Reflecting on Yuzu & Citra

Today's a sad day.

I know I'm not supposed to post on Monday nights anymore but this news genuinely has me so fucked up that I felt the need to write something down, no matter how small.

I got my start in software engineering partially thanks to Nintendo's consoles. It was hanging around the ReSwitched folks back in 2016 that got me really interested in embedded systems reverse engineering. Motezazer was a close friend and taught me all about binary and C back when I was still struggling to learn Node.js. Hedgeberg's streams taught me all about logic analysis and soldering back in the day. Chatting with the team taught me a lot about how processors are structured and how to break them.

I remember back when Daeken started CageTheUnicorn, the first emulation project intended for debugging sysmodules. I remember sitting in the back of my my high school precalc class, on my laptop experimenting with Fusée Gelée the day that it was announced. I remember enthusiastically trying to teach myself how bitmaps work so I could contribute something— anything— to the atmosphere project beyond moral support and theory-crafting.

This community and the people I met in it drove me to become who I am today, and I cannot thank them enough.

I know several people from these teams who had contributed code to the Yuzu project. I know even more people who had contributed to the Citra project. To any of you reading: I'm sorry it ended like it did.

This sucks.

Emulation and reverse engineering is an awesome area of research for thousands of people like myself and the rest of the people I met while in ReSwitched and subsequent communities. New technical challenges brought us all together with a common purpose, effectively re-engineering an entire console just to say we were smart enough to make it run on another platform. Emulation is such a fascinating topic, just as fascinating as the people who make make it work.

Needless to say, the removal of Citra and Yuzu from the internet is a huge blow to the community, particularly to games preservationists. Putting the Switch aside for a moment, the 3DS is a dead console with a dead online store and no new titles released in recent years. It was making no money. The fact that the community's main emulator for such a platform no longer exists is a huge blow, and means that an entire generation of games is now unplayable unless you want to buy a used physical copy of a game at an unholy price point. Not to mention the countless games that didn't get a physical release. Truly unfortunate.
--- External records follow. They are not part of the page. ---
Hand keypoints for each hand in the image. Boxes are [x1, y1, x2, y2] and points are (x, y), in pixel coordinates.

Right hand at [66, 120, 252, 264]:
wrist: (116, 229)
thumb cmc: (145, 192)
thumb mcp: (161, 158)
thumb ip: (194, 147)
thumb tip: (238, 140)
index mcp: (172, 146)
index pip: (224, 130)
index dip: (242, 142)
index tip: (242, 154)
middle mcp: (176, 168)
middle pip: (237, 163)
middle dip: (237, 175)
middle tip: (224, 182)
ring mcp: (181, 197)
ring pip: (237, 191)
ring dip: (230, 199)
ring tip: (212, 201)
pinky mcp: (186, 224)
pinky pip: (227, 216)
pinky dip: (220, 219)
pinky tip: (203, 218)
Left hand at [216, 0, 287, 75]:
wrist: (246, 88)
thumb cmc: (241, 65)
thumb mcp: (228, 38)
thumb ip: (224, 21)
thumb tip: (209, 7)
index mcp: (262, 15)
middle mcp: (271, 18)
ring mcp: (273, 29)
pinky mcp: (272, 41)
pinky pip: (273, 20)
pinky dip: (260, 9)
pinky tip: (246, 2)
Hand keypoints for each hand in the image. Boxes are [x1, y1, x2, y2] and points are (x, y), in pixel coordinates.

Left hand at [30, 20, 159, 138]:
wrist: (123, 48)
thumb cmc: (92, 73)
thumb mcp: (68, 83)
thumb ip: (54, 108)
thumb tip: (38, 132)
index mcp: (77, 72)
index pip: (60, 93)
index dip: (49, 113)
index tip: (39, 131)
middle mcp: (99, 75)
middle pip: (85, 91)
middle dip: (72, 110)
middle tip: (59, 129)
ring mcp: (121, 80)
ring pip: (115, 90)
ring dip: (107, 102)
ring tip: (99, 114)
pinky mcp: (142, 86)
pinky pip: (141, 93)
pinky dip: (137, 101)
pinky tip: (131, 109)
I also understand the arguments that the Yuzu project drew similarities to Icarus, who flew too close to the sun. Emulation has long been a legal grey area, and locking certain builds behind a paywall forfeits lots of the liberties which permit projects like this to exist. While I'm not too well-versed in Yuzu's politics and history, it seems like the devs did bite off a little more than they could chew.

But let's be clear here: Nintendo's piracy problems are no-one's but their own. Taking out aggression on open-source developers is nothing short of disgusting.

“The easiest way to stop piracy is not by putting anti-piracy technology to work. It's by giving those people a service that's better than what they're receiving from the pirates.” Gabe Newell, 2011

I haven't bought any Nintendo games in nearly two years now, and I plan on keeping it that way. While their intellectual property portfolio might be astounding, I've become so jaded by Nintendo's actions against former friends and colleagues that I genuinely couldn't care less at this point.

It's time for me to close this chapter. I would hope that some of you could consider doing the same.